# 5E: D&D Next- Caves of Chaos [RECRUITING]



## Charwoman Gene (May 21, 2012)

Hey. I'm looking for 1-5 players for a gridless playtest for D&D Next.


----------



## Malvoisin (May 21, 2012)

If I am not chosen to participate in renau1g's playtest, I'd certainly like to take part here.


----------



## Camelot (May 22, 2012)

Adding my interest!  I'll play any character but I'd prefer to be a cleric (I'll see which one when on Thursday).


----------



## Inspiratorium (May 22, 2012)

Looks like the other playtest is a bit full, so I'd like to express my interest in this game. I can take any class.


----------



## renau1g (May 23, 2012)

Just a quick note P-cat posted some guidelines for playtest stuff:

http://www.enworld.org/forum/new-ho...t-playtest-adventure-discussion-here-enw.html


----------



## Charwoman Gene (May 24, 2012)

Yeah I just saw that.  I can work with that.


----------



## Walking Dad (May 24, 2012)

Interested!

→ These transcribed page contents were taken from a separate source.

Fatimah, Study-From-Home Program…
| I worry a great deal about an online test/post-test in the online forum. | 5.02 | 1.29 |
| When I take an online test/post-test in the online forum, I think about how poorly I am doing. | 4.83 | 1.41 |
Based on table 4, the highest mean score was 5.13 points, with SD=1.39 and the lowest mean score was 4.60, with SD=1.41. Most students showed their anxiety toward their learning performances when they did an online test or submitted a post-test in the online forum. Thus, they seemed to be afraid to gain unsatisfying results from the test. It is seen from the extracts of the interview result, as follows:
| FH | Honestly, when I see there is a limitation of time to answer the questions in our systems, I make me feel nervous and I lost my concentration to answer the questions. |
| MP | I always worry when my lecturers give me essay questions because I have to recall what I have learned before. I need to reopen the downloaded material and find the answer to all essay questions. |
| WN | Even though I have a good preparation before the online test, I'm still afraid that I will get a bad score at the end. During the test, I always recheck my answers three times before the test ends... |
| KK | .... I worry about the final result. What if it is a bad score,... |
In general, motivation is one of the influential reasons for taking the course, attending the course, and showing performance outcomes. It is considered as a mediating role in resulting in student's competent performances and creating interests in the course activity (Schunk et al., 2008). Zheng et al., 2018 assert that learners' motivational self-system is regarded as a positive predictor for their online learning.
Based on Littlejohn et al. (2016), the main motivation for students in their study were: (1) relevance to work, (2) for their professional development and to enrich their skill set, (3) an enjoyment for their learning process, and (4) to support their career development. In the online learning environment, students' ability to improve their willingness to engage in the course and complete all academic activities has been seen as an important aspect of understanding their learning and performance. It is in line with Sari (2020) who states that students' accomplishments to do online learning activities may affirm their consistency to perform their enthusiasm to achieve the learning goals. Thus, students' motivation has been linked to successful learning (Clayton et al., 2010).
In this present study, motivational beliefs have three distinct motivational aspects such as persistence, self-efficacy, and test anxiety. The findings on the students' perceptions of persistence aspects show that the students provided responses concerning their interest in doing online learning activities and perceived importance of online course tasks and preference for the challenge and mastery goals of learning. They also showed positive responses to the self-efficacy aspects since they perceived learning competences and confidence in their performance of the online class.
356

I hope I get my e-mail soon


----------



## Charwoman Gene (May 24, 2012)

Playtest faq specifically disallowz pbp.

Sent from my VM670 using Tapatalk 2


----------



## Camelot (May 24, 2012)

That really stinks.

I still want to play something PBP, though.  I've got a Dragon Age game that I want to run, and I'd be willing to play 4e, PF, or SWSE if anyone's starting up a game.


----------



## Malvoisin (May 24, 2012)

Bummer. Was looking forward to it.


----------



## Inspiratorium (May 24, 2012)

Aww, shame. Understandable, though, they DO want fast feedback. And PbP is too visible.

[MENTION=82617]Camelot[/MENTION] I was considering trying my hand at PbP DMing, but I don't know if I'd do too well (don't have DDI, don't have altogether too much experience)


----------



## Walking Dad (May 25, 2012)

Charwoman Gene said:


> Playtest faq specifically disallowz pbp.
> 
> Sent from my VM670 using Tapatalk 2




And I spent 20 min to get through their lame registry to get an account there...


----------



## rangerjohn (May 25, 2012)

Which begs the question, will they allow it for the actual game?  If they won't allow for free material, why would they allow it for paid?   If they are going that way, I am through with wizards.  It has been over a decade, since, I was able to do face to face.


----------



## renau1g (May 25, 2012)

Well, I doubt they could actually enforce anything like that.


----------



## Walking Dad (May 25, 2012)

renau1g said:


> Well, I doubt they could actually enforce anything like that.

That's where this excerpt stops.